The India Semiconductor Mission (ISM) was established by the Union Cabinet on 15 December 2021 as a specialised and independent business division within the Digital India Corporation under the Ministry of Electronics and Information Technology (MeitY). It serves as the nodal agency implementing the Semicon India Programme, for which an initial outlay of ₹76,000 crore was approved to develop a complete semiconductor and display manufacturing ecosystem. ISM is led by a governing council and an advisory board of global industry and academic experts, and its mandate covers the entire value chain — fabrication (fabs), display fabs, compound semiconductors, packaging (ATMP/OSAT), and chip design. The Mission flows from India's strategic objective of reducing import dependence in electronics and achieving self-reliance under the broader Atmanirbhar Bharat vision and the Make in India programme.
Operationally, ISM administers four principal incentive schemes. The first offers fiscal support of up to 50 per cent of project cost on a pari-passu basis for setting up silicon semiconductor fabs; the second extends comparable support for display fabs; the third — the scheme for compound semiconductors, silicon photonics, sensors, and ATMP/OSAT units — was enhanced to 50 per cent of capital expenditure; and the fourth is the Design Linked Incentive (DLI) scheme, which provides product design-linked and deployment-linked incentives to domestic fabless companies and startups. ISM also acts as the single-window nodal agency coordinating with state governments, which provide additional incentives, land, water, and power. The Mission collaborates with the Semiconductor Laboratory (SCL) Mohali and pursues international partnerships, including the India-US iCET initiative and MoUs with Japan, the EU, and the Quad supply-chain resilience efforts.

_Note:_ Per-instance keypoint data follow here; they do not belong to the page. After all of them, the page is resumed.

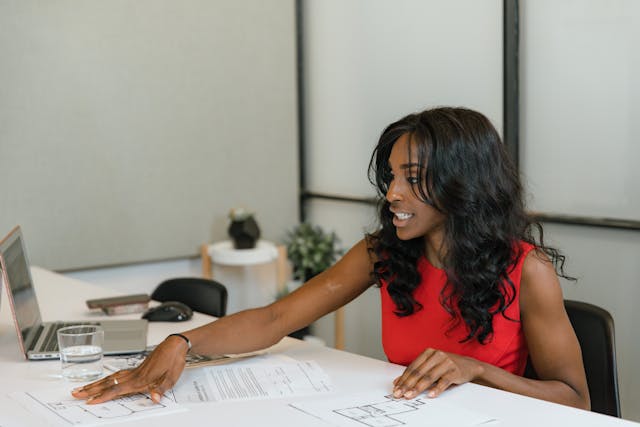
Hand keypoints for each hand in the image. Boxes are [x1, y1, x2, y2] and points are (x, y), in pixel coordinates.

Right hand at [71, 335, 188, 403]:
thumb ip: (161, 389)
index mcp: (140, 379)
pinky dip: (108, 378)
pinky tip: (105, 380)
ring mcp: (134, 371)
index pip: (117, 389)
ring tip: (83, 388)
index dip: (103, 396)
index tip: (90, 401)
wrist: (176, 345)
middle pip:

By 2026 several flagship projects had been approved. The Tata Electronics–Powerchip (PSMC) fab at Dholera, Gujarat — India's first commercial fab — was sanctioned in February 2024, alongside Tata's ATMP facility at Jagiroad, Assam, and the Micron assembly-and-test plant at Sanand, Gujarat (approved 2023). CG Power–Renesas–Stars Microelectronics and Kaynes Semicon at Sanand were also cleared, and in 2024–25 additional packaging proposals were approved, taking the cumulative project pipeline well past the original allocation, prompting discussion of an ISM 2.0 with expanded funding. The Union Budget continued to support the materials and design segments through fiscal incentives and customs-duty rationalisation.
For the UPSC examination, ISM is most relevant to GS Paper III (Science and Technology, indigenisation of technology, and developing new technology) and to the economy segment on manufacturing and self-reliance. Questions in Prelims typically probe the implementing ministry (MeitY), the parent body (Digital India Corporation), the year of launch (2021), and the names and locations of approved fabs. Mains and interview angles frequently ask candidates to analyse the strategic significance of semiconductor sovereignty for national security, the challenges of water, skilled-manpower, and supply-chain dependence, and India's positioning amid US–China technology competition and the global push for fab diversification after the COVID-era chip shortage.
Example
In February 2024 the Union Cabinet, acting through the India Semiconductor Mission, approved Tata Electronics' partnership with Taiwan's Powerchip (PSMC) to build India's first commercial semiconductor fabrication plant at Dholera, Gujarat.
Frequently asked questions
ISM operates as an independent business division within the Digital India Corporation, under the Ministry of Electronics and Information Technology (MeitY). It was set up in December 2021 to implement the Semicon India Programme with an initial outlay of ₹76,000 crore.